Menteri Keuangan Purbaya Yudhi Sadewa menyoroti kebijakan restitusi pajak yang membuat penerimaan negara justru malah tekor. Purbaya menyoroti restitusi pajak pertambangan batu bara.
Menurut Purbaya perusahaan tambang batu bara membayar kewajiban pajak mulai dari pajak penghasilan (PPh) hingga royalti. Namun, pajak ini kembali ditarik lewat restitusi, hingga akhirnya penerimaan pemerintah menjadi negatif.
“Ditarik di restitusi, saya dapatnya negatif. Jadi saya memberi subsidi perusahaan batu bara yang udah pada kaya itu. Menurut Anda wajar nggak?,” ujar Purbaya dalam Konferensi Pers di Kantor Kementerian Keuangan, Jakarta Pusat, Rabu (31/12/2025).
Purbaya menegaskan pengelolaan sumber daya alam (SDA) seharusnya merujuk pada amanat Undang-Undang Dasar (UUD) 1945 Pasal 33. Pasal tersebut menekankan bumi dan kekayaan alam dikuasai negara dan dimanfaatkan sebesar-besarnya untuk kemakmuran rakyat.
“Kalau ini nggak kan, diambil tanah, diambil bumi, saya (pemerintah) bayar (restitusi) juga. Kalau gitu lebih baik saya tutup semuanya industri batu bara, selesai,” kata Purbaya.
Atas kondisi tersebut, Purbaya mendorong penerapan bea keluar (BK) ekspor batu bara yang selama ini tidak dikenakan. Pemerintah berupaya mencari skema kebijakan yang adil agar kepentingan seluruh lapisan masyarakat tetap terjaga.

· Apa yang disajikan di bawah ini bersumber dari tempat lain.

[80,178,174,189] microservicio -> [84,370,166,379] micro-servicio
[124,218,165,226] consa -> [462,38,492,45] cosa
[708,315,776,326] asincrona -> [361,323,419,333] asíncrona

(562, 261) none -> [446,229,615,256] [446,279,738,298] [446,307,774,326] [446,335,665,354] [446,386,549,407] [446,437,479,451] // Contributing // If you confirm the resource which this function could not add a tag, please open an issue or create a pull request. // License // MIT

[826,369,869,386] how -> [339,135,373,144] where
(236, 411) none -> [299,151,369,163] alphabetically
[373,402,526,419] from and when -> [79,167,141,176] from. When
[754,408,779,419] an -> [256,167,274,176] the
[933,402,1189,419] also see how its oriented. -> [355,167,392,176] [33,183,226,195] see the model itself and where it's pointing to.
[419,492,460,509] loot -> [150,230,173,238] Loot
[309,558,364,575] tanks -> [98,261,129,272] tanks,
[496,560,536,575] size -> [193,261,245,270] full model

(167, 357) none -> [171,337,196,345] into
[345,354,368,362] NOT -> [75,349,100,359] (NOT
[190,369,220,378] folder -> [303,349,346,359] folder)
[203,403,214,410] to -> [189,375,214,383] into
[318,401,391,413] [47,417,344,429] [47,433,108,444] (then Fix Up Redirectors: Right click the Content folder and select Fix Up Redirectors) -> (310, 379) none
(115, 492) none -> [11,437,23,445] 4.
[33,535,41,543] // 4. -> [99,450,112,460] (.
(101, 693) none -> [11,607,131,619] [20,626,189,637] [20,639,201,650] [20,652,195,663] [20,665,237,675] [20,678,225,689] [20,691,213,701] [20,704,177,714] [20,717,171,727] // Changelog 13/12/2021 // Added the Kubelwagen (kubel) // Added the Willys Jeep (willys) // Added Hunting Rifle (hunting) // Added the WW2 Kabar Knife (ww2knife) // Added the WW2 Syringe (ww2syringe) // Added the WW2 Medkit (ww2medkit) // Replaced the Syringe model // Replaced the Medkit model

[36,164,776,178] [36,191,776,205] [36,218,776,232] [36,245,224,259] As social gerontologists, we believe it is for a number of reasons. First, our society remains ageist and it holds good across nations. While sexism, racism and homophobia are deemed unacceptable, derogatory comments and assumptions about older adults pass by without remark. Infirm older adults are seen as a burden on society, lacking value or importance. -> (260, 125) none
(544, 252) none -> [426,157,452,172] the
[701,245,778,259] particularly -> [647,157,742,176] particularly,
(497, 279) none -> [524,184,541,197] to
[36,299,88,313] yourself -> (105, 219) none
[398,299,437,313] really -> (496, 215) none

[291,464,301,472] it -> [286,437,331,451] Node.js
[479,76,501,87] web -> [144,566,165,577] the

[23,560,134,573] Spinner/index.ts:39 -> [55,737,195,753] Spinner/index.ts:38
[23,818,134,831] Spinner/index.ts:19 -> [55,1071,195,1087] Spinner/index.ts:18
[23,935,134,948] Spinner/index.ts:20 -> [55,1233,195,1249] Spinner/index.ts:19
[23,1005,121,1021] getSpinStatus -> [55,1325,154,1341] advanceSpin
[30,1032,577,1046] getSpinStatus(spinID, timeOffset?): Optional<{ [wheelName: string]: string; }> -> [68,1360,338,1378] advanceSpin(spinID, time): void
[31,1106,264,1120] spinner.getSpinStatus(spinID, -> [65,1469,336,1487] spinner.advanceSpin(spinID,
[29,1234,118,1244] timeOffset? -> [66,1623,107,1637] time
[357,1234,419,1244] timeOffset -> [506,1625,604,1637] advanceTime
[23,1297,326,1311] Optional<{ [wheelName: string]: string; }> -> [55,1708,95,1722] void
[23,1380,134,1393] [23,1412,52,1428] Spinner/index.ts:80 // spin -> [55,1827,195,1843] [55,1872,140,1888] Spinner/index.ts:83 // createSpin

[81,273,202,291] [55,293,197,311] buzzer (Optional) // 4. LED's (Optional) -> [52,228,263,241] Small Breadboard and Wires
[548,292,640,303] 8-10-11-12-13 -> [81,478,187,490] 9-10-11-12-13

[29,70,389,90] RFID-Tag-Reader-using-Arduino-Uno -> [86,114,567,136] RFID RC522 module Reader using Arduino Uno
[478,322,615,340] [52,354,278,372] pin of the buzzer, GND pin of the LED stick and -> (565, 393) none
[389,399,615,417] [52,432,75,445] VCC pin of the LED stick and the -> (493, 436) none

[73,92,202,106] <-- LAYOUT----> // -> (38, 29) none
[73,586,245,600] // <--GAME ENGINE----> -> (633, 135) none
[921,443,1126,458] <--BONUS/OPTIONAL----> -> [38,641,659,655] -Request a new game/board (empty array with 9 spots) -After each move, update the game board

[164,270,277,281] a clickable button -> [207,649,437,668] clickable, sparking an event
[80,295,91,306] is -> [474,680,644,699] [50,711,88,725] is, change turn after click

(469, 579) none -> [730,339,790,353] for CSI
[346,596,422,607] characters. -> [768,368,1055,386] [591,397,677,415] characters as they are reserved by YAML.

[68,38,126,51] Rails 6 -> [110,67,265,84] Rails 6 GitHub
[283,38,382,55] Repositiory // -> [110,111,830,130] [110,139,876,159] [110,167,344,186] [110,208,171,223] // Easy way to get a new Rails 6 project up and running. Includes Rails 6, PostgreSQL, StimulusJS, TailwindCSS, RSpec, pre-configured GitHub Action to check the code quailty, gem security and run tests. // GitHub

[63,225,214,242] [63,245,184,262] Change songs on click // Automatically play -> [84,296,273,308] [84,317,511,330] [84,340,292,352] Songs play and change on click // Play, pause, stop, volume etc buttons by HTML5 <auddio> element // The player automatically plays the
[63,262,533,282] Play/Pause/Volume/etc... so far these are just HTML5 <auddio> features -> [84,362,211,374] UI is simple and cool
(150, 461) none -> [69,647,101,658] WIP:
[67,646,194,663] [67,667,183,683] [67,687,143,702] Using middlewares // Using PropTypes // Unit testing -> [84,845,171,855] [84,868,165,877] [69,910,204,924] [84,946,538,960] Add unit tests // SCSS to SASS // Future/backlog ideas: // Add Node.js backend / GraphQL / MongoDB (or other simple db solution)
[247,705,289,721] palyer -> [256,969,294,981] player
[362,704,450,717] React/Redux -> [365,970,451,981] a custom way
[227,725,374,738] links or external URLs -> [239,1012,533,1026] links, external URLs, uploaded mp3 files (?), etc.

Terkait besaran tarif, Purbaya mengatakan, saat ini masih dalam tahap pembahasan teknis. Salah satu usulannya ialah tarif bertingkat berdasarkan harga batu bara, dengan kisaran 5%, 8%, hingga 11%.
Menurutnya, ketentuan tersebut akan diatur melalui peraturan presiden (perpres) yang saat ini masih disiapkan. Karena itu kemenkeu, kata dia, belum dapat memastikan angka final karena masih ada masukan dan keberatan dari sejumlah pihak.
Di sisi lain, Purbaya mengaku ada protes yang muncul dari pengusaha batu bara. Meski demikian, ia mengingatkan, perlu disadari bahwa negara selama ini mengalami kerugian dari aktivitas batu bara.
Purbaya juga meyakini, kebijakan baru ini seharusnya akan menguntungkan semua pihak. Setoran dari sektor batu bara juga akan digunakan untuk pembangunan dan kesejahteraan masyarakat.
“Kita cari yang optimal untuk semuanya, untuk pengusaha maupun untuk negara, untuk masyarakat juga. Kan pajaknya bukan saya pake makan-makan, tapi tadi makan-makan ya? Kita pake untuk program-program yang bisa memakmurkan masyarakat. Misalnya kayak bencana di Aceh, dari mana uangnya? Program pendidikan dari mana?,” kata dia.